Request -> Write out each of the lines below word for word, leaving the pictures out.

Saved entries
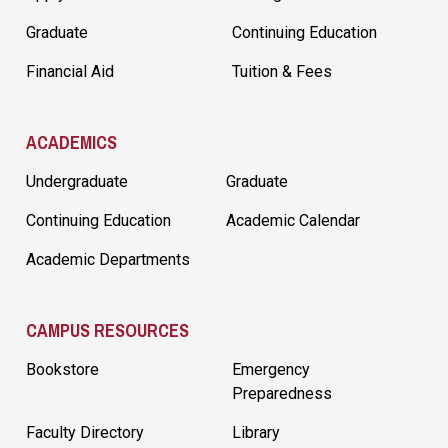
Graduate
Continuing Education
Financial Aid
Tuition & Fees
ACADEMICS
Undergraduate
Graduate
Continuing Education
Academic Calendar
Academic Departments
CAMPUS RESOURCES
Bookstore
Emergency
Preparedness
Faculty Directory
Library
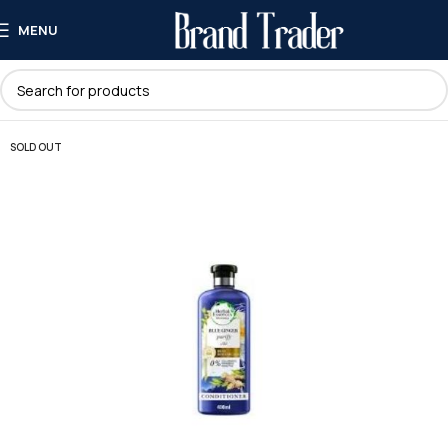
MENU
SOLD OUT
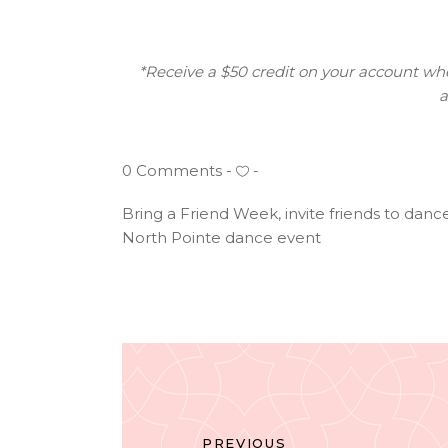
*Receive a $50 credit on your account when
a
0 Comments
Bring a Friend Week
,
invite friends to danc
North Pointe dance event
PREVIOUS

Result below ->
Graduate
Continuing Education
Financial Aid
Tuition & Fees
ACADEMICS
Undergraduate
Graduate
Continuing Education
Academic Calendar
Academic Departments
CAMPUS RESOURCES
Bookstore
Emergency
Preparedness
Faculty Directory
Library
MENU
SOLD OUT
*Receive a $50 credit on your account when
a
0 Comments
Bring a Friend Week
,
invite friends to danc
North Pointe dance event
PREVIOUS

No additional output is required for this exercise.